Nothing may be left out of the listing below but its images; repeat the rest exactly.

◆ Records to process
☆ ☆ ☆ ☆
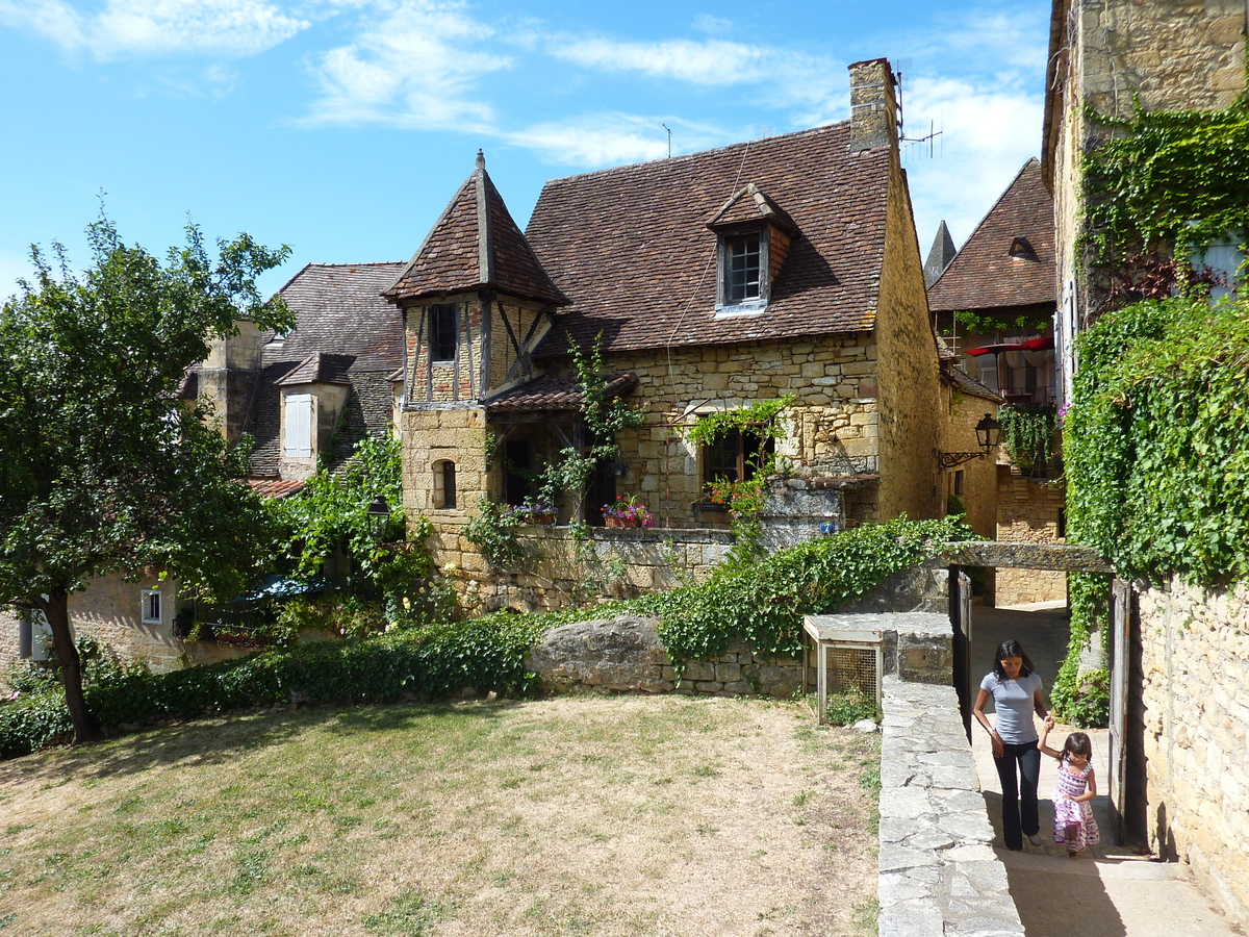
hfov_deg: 69.4
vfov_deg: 54.9
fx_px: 902
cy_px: 468
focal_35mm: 25
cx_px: 624
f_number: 4
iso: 80
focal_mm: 4.1
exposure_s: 1/400
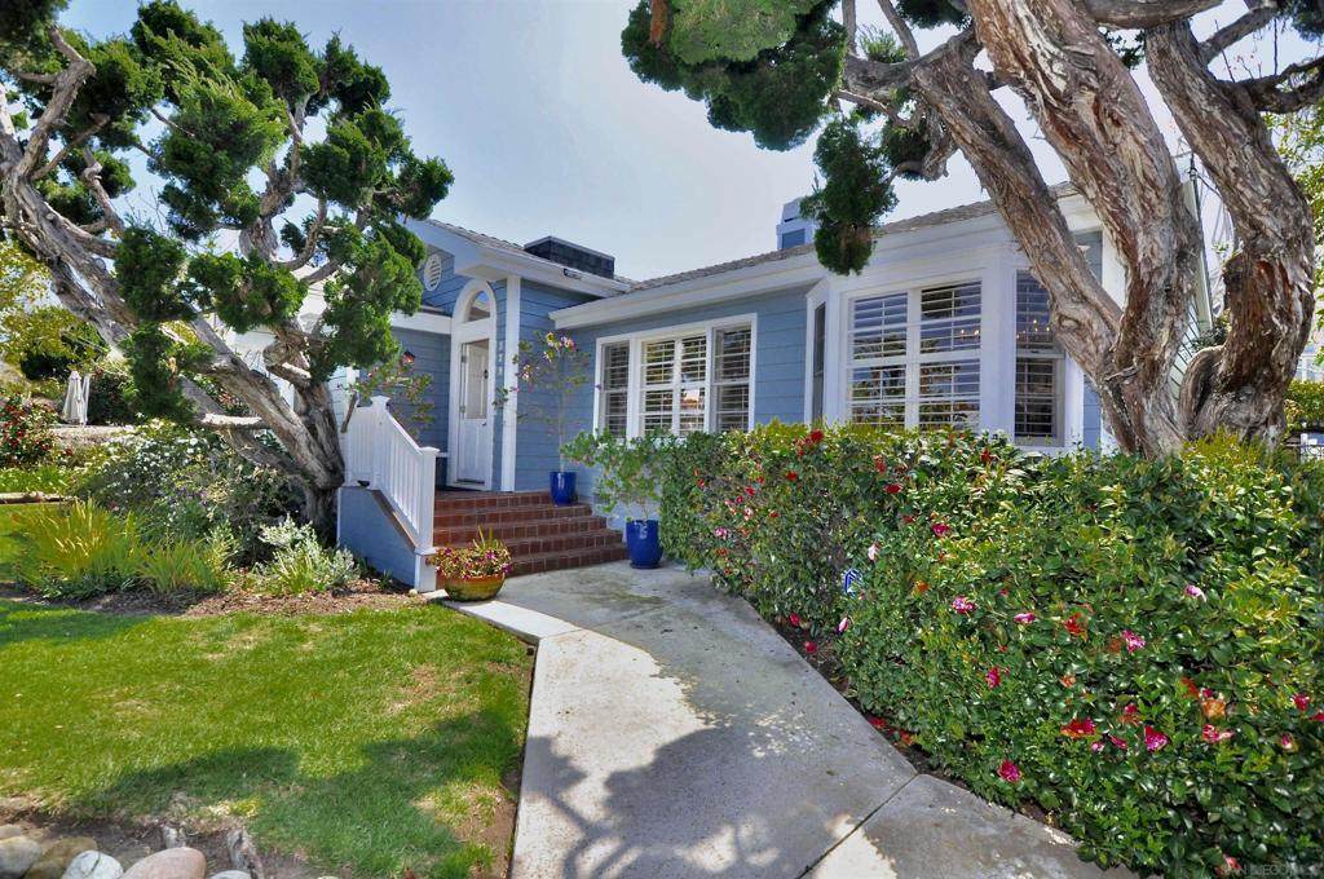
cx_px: 662
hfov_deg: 95.1
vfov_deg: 71.9
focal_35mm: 16
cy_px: 440
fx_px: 606
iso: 200
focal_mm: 11
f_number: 6.3
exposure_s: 1/160
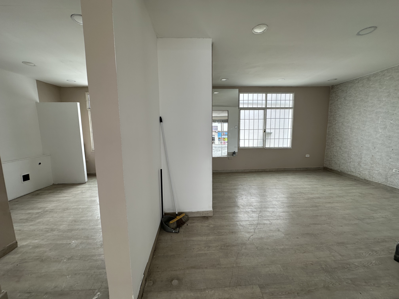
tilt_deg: -6.9
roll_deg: +1.5
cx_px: 200
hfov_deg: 102.1
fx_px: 161
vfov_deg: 85.7
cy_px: 150
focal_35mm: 14
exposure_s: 1/99
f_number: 2.2
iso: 50
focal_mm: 2.22
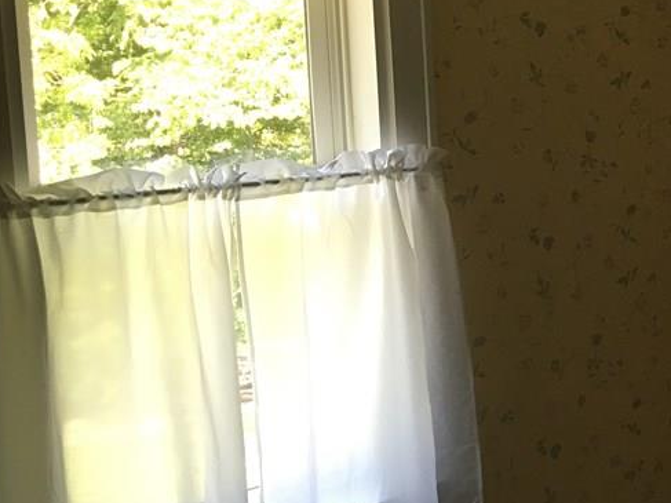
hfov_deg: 29.3
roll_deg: +1.5
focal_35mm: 61
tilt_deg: -5.1
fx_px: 1182
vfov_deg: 24.0
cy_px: 204
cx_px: 696
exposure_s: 1/30
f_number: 2.2
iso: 32
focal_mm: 4.15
☆ ☆ ☆ ☆
◆ The completed task
hfov_deg: 69.4
vfov_deg: 54.9
fx_px: 902
cy_px: 468
focal_35mm: 25
cx_px: 624
f_number: 4
iso: 80
focal_mm: 4.1
exposure_s: 1/400
cx_px: 662
hfov_deg: 95.1
vfov_deg: 71.9
focal_35mm: 16
cy_px: 440
fx_px: 606
iso: 200
focal_mm: 11
f_number: 6.3
exposure_s: 1/160
tilt_deg: -6.9
roll_deg: +1.5
cx_px: 200
hfov_deg: 102.1
fx_px: 161
vfov_deg: 85.7
cy_px: 150
focal_35mm: 14
exposure_s: 1/99
f_number: 2.2
iso: 50
focal_mm: 2.22
hfov_deg: 29.3
roll_deg: +1.5
focal_35mm: 61
tilt_deg: -5.1
fx_px: 1182
vfov_deg: 24.0
cy_px: 204
cx_px: 696
exposure_s: 1/30
f_number: 2.2
iso: 32
focal_mm: 4.15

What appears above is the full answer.